Dr. Gervais adds, "For every habit that you have, you’ve developed that habit through a process of pairing your thoughts with specific actions. Psychologically speaking, that’s called conditioning. The idea, then, is not to break a bad habit, but to develop new habits that are more optimized thoughts and actions." The eventual goal is to condition your brain to associate the thoughts or emotions behind your habit with another action or thought process.
Replace Undesirable Habits
"Every habit of action is run by a habit of thought; when you change the habit of thought that runs the habit of action, you will get permanent results," explains Peer. "For instance, if someone eats sugar or drinks alcohol when stressed, or bites their nails when they're anxious, and you persuade them to give up the habit, they may still be anxious. They may also miss the habit. In hypnosis, we first get rid of the thought that sugar makes you feel better or alcohol relaxes you, and once the habit of thought is gone, the habit of action is gone, too."

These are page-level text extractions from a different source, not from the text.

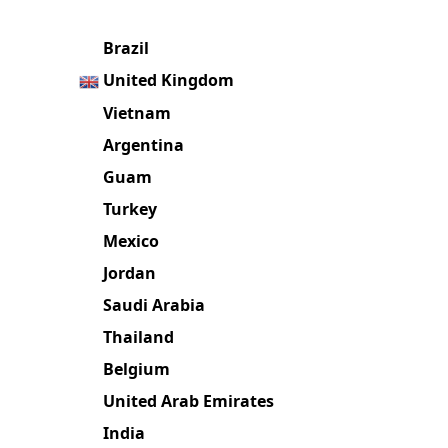
Popular in these countries
Brazil
United Kingdom
Vietnam
Argentina
Guam
Turkey
Mexico
Jordan
Saudi Arabia
Thailand
Belgium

In other words, if you reach for a cigarette every time things get hectic, you'll associate cigarettes with stress relief (if that's what it provides). The next step will be to condition your brain to associate stress relief with a different behavior, like working out, inhaling essential oils, doing a two-minute breathing exercise, or heck, playing a round or two on your favorite word game app.
Real Talk: How Hypnotherapy Helped Me
One patient recounts seeing Dr. Maldonado to cope with a fear of flying and stress at work in anticipation of an upcoming business trip. While on the five-hour flight, "[I] focused on visualizing a calm place when I felt stressed," he says. Now, "whenever I become anxious about work, I think of the relaxing feeling I [was able to achieve] with the hypnotherapy. I think of my calm place as well as positive thoughts that were developed during my session with Dr. Sam, and this immediately puts me in a more functional and less stressful place in my mind."
"The hypnotherapy helps to put things in perspective and [allows me to] look at stressful situations more realistically and in a more positive light," he continues. "It assists me to focus in the here and now, and to keep present in my thinking. For example, for the flying, the strategies helped me not to go to the extreme and think the plane was going to crash. It helped me to cognitively think about the slim likelihood that a plane is going to crash and how safe it is to fly."